This submodule controls the performance of the parallel version of DALTON . The implementation has been described elsewhere [53]. When PVM is used as message passing interface , the keyword .NODES is required, otherwise all keywords are optional.
Transfers the print level from the master
to the slaves, otherwise the print level on the slaves will always be
zero. Only for debugging purposes.
READ (LUCMD,*) NDEGDI
Determines the percent of available tasks that is to be distributed in a given distribution of tasks, where a distribution of tasks is defined as the process of giving batches to all slaves. The default is 5% , which ensures that each slave will receive 20 tasks during one integral evaluation, which will give a reasonable control with the idle time of each slave.
READ (LUCMD, '(A7)') WORD
This keyword only applies if PVM has been chosen as message passing interface. Three different options exists:
PVMDEFA
PVMRAW
PVMINPL
The default is PVMDEFA
. We refer to PVM manuals for a
closer description of the different ways of encoding the transfer of
data between nodes.
READ (LUCMD,*) NODES
When MPI is used as message passing interface, the
default value is the number of nodes that has been assigned to the
job, and these nodes will be partitioned into one master and
NODES-1
slaves . When PVM is used for message
passing , the default is 0, and it is
therefore required to specify the number of nodes to be used in the
calculation when PVM is used. NODES
will in such calculations
correspond to the number of slaves the user would like to use in the
calculation. Note that this number may often have to be adjusted in
accordance with limits in the queuing system of various computers.
READ (LUCMD,*) NTASK
The number of tasks to send to each node when distributing the calculation of two-electron integrals . The default is 1. A task is defined as a shell of atomic integrals , a shell being an input block. One may therefore increase the number of shells given to each node in order to reduce the amount of communication.
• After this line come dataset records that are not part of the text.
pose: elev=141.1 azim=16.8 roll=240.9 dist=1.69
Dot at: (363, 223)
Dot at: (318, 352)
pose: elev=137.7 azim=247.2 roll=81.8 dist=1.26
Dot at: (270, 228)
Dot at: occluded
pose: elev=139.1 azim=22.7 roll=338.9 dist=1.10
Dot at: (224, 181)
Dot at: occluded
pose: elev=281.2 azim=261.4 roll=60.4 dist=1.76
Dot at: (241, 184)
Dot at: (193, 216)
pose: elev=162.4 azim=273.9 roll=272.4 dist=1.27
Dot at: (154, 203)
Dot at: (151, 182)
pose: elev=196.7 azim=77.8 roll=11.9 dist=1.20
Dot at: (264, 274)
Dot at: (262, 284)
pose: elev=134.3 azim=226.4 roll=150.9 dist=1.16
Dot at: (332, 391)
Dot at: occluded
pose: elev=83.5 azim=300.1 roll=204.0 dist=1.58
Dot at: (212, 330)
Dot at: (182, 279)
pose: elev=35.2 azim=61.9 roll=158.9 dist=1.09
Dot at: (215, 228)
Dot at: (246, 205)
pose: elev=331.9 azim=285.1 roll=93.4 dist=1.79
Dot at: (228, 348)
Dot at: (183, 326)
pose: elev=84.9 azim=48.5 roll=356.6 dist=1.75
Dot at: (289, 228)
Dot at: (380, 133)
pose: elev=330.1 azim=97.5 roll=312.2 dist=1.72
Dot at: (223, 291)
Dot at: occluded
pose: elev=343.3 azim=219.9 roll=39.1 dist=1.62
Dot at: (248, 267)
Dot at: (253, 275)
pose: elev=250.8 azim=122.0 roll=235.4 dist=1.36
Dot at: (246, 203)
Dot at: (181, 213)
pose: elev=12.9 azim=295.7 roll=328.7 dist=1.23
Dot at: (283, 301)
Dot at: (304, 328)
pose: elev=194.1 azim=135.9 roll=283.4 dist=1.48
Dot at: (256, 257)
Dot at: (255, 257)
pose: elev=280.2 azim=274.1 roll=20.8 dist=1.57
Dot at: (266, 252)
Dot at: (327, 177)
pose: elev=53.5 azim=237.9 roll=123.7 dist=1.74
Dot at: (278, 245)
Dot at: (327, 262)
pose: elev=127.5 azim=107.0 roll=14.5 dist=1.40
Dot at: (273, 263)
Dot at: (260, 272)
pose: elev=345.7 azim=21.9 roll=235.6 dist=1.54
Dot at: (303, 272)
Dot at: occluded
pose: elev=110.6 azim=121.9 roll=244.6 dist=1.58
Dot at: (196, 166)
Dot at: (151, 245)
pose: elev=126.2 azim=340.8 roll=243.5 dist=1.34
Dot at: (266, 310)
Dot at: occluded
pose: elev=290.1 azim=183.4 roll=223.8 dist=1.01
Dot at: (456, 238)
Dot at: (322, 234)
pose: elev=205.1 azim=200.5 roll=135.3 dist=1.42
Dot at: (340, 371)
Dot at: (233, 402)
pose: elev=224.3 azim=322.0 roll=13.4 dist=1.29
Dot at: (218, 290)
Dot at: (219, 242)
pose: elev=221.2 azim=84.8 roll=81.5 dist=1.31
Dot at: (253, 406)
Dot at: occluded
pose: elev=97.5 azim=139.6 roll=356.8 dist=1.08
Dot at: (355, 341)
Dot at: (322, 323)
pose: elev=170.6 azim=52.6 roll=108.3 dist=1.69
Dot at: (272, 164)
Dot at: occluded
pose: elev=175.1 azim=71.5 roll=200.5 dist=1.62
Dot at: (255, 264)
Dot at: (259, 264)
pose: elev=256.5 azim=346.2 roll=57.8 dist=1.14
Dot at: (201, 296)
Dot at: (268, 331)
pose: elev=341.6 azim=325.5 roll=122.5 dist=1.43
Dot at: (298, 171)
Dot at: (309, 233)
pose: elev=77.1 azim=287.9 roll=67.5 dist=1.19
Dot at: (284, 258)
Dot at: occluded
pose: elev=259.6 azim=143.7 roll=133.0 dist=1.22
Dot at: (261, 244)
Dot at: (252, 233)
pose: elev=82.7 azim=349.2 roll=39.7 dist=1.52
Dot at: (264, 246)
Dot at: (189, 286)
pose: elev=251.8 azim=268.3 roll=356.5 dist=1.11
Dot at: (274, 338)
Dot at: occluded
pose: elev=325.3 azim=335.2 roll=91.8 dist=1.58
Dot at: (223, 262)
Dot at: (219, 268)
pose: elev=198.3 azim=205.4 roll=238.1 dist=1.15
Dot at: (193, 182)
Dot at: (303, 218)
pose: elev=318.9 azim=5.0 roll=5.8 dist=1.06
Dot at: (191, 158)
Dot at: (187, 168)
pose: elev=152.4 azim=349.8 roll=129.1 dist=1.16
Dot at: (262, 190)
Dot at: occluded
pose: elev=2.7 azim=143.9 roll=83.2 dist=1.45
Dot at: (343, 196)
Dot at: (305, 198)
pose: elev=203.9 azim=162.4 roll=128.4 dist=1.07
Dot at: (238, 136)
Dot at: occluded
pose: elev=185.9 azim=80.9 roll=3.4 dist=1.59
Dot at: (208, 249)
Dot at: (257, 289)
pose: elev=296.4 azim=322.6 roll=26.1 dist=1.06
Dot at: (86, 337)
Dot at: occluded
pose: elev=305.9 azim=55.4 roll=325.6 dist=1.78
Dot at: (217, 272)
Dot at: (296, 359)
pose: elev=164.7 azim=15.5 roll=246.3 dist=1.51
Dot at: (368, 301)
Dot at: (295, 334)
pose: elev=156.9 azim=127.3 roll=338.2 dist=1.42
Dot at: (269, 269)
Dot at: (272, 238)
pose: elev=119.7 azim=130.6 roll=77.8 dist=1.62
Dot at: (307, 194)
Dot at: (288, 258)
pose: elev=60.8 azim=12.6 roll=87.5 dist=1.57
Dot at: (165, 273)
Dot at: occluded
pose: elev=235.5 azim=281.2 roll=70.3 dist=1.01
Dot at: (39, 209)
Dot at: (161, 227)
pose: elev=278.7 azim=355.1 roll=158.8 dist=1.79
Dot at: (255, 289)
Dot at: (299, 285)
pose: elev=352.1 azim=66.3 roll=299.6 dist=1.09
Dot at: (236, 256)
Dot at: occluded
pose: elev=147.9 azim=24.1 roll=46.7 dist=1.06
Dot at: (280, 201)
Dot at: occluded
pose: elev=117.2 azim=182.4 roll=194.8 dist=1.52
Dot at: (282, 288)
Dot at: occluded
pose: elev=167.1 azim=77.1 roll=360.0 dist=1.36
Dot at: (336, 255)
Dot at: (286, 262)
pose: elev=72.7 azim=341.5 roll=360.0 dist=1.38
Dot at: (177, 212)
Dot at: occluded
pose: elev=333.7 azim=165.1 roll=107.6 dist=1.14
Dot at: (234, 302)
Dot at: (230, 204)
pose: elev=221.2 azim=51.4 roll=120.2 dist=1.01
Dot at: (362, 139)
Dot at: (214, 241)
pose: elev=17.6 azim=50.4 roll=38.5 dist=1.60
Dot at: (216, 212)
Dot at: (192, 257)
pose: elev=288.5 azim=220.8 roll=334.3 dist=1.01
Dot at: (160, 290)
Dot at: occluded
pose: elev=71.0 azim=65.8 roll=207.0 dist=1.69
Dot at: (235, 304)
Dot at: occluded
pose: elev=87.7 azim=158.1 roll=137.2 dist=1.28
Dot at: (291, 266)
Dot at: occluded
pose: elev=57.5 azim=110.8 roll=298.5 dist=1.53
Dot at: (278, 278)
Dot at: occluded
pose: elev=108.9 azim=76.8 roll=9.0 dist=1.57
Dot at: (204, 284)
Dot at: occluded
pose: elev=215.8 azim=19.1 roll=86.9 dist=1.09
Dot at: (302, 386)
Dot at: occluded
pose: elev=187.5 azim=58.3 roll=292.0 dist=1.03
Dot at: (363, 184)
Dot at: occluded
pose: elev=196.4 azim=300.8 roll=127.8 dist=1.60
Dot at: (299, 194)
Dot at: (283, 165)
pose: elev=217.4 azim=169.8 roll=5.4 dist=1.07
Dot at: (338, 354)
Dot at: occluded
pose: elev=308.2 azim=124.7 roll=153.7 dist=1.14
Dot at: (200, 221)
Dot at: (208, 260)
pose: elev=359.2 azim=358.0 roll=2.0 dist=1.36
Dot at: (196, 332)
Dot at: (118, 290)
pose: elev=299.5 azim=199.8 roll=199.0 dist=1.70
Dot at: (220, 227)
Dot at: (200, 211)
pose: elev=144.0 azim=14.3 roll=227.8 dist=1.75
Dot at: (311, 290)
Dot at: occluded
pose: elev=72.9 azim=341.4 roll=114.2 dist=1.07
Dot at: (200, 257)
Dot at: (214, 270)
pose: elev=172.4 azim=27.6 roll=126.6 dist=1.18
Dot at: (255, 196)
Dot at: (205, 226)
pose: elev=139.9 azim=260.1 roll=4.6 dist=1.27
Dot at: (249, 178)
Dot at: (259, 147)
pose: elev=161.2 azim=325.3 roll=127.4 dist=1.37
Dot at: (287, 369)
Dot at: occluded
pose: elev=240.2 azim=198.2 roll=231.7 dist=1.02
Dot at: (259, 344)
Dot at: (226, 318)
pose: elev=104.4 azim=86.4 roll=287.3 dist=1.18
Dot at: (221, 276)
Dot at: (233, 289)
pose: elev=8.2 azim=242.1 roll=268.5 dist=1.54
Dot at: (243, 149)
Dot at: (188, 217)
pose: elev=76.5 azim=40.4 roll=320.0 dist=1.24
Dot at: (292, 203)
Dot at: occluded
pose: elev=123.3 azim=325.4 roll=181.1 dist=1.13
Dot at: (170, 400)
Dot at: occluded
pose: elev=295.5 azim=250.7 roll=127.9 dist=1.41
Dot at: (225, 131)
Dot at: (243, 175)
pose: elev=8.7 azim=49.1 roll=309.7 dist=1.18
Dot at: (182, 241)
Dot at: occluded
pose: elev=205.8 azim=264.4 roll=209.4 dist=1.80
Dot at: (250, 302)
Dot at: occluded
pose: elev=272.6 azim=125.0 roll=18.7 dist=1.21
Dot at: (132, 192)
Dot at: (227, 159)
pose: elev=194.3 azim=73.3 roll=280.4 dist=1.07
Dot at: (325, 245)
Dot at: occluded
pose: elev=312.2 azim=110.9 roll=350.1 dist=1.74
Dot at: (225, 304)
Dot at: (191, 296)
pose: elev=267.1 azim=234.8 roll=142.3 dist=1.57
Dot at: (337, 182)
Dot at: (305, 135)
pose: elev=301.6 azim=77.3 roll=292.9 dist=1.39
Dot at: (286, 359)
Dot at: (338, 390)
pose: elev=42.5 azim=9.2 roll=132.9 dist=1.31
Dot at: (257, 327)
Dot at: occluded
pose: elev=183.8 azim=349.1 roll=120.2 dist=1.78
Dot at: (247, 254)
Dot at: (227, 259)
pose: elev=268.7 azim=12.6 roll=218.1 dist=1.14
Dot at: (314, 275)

However, the program uses dynamical allocation of work to each node, and thus this option should be used with some care, as too large tasks may cause the dynamical load balancing to fail , giving an overall decrease in efficiency . The parallelization is also very coarse grained, so that the amount of communication seldom represents any significant problem. Will be come obsolete, and replaced by .DEGREE .
READ (LUCMD, '(A7)') KPRINT
Read in the print level for the parallel calculation. A print level of at least 2 is needed in order to be able to evaluate the parallelization efficiency . A complete timing for all nodes will be given if the print level is 4 or higher.